If somebody in the tone of their post seems scornful, contentious, superior, arrogant, or obnoxious, practice looking through your perception of their tone for the content and substance of their understanding. Respond to that. Show how to question without being defensive.
Remember: they can only push your button if there is a button to push.
Understand first
Seek to understand the other person’s point. Ask questions to clarify. Check your understanding with them. Be confident in what you know and ask questions about what you don’t understand.
Paraphrasing can help resolve differences in complex conversations, especially when the conversation is emotionally charged. Practice paraphrasing the logical or emotional component of a different perspective to the satisfaction of the other person. Many misunderstandings can be cleared in this way.

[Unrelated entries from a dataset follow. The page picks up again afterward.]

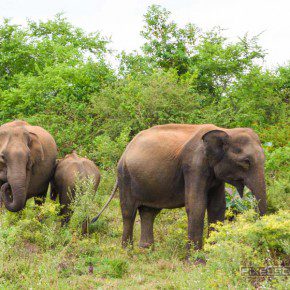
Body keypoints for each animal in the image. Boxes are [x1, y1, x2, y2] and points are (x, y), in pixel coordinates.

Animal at [92, 122, 266, 260]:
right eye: (246, 162)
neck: (225, 130)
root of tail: (125, 151)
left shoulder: (214, 175)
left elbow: (217, 206)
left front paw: (214, 254)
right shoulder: (194, 166)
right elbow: (196, 205)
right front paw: (196, 261)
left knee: (149, 212)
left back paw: (146, 250)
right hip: (125, 176)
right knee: (128, 212)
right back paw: (127, 253)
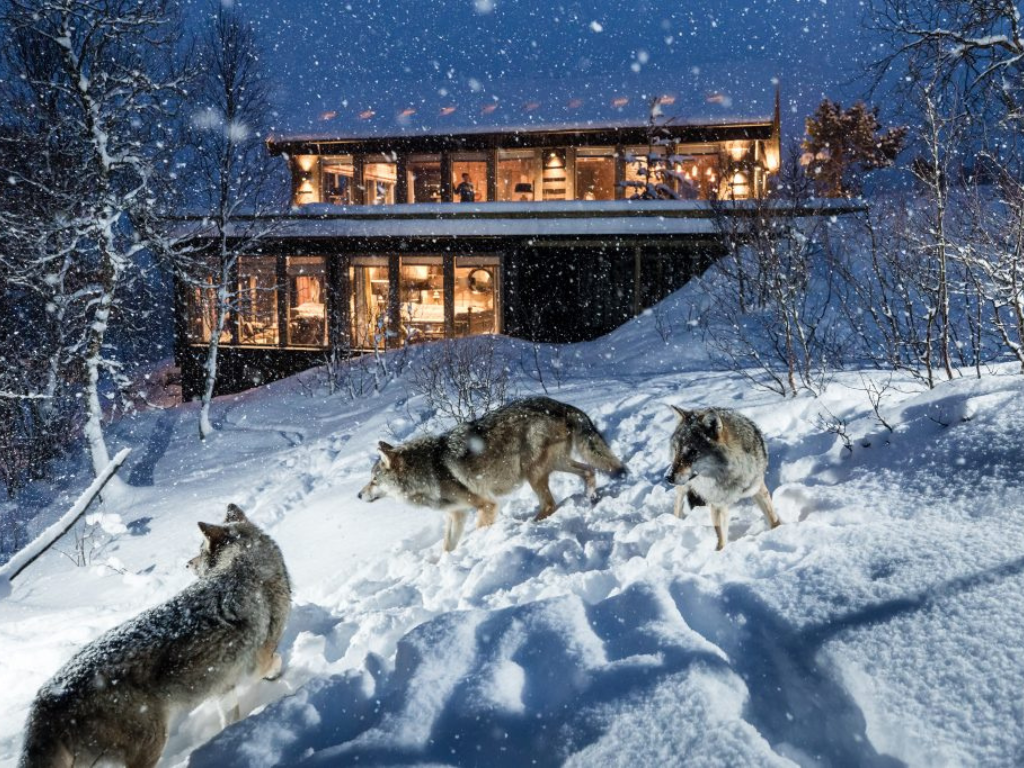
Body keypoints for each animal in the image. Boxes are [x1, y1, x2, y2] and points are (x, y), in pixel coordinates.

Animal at [19, 504, 291, 768]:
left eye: (199, 551)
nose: (187, 564)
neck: (246, 566)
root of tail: (45, 700)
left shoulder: (224, 686)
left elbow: (230, 717)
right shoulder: (255, 666)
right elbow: (275, 661)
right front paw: (280, 678)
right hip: (153, 742)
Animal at [358, 396, 625, 551]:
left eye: (373, 481)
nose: (358, 496)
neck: (428, 470)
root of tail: (561, 405)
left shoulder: (486, 505)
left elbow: (479, 529)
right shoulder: (456, 515)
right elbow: (447, 548)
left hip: (533, 473)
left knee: (550, 504)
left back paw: (531, 524)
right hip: (556, 465)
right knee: (590, 471)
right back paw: (591, 498)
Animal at [665, 406, 780, 550]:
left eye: (692, 452)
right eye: (676, 451)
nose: (668, 477)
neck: (729, 476)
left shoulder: (758, 489)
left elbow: (773, 518)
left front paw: (778, 532)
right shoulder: (718, 504)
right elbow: (721, 538)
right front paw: (720, 553)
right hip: (683, 487)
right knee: (677, 505)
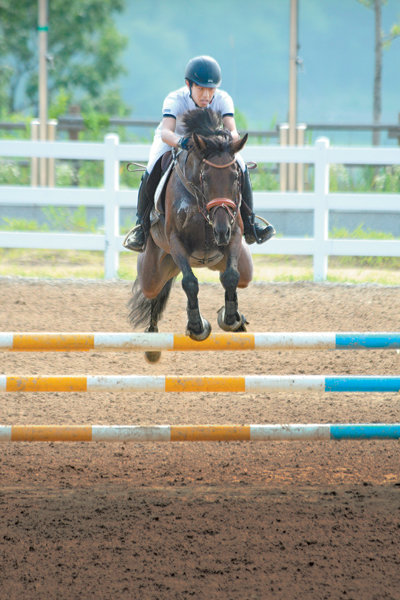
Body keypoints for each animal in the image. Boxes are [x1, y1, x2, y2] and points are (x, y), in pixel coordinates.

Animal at [128, 108, 253, 360]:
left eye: (236, 177)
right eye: (205, 177)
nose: (220, 231)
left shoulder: (234, 234)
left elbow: (231, 277)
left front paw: (230, 319)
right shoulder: (176, 242)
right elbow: (190, 283)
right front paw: (197, 326)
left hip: (227, 262)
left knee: (238, 277)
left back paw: (235, 318)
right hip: (153, 271)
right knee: (154, 292)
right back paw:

Help others to understand by giving reasons for your view. Rather than simply stating a position, give your communication nuance by adding more description about how you came to your understanding. Notice and clarify any prior assumptions you are making.
When to let go
Sometimes disagreements start going round in circles.
The signs are:
Making the same point repeatedly
Frustration
Feeling like you’re being talked past, or that someone else just isn’t getting the point that you’re making
Analysis paralysis: analyzing can go on forever without leading to greater understanding
The conversation is no longer interesting and enjoyable for you
In online forums it’s always ok to leave a conversation or to take time out from it. You are not obliged to continue a discussion. Leaving appreciatively will keep the door open for future contact.
Thanks to Daniel Schmachtenberger for some of these insights, taken from his blog post, referenced below.
Further reading
Paul Graham’s essay on how to disagree goes into more depth about types of disagreement, from name-calling and ad hominem, through finding and refuting the substance of an argument.
The “Six Thinking Hats” for more effective collaborative thinking provides a way to thoroughly explore a topic. If you seem to be hitting a wall, putting a different hat on can bring new insight.
Daniel Schmachtenberger wrote a page of guidelines that support the quality of dialogue.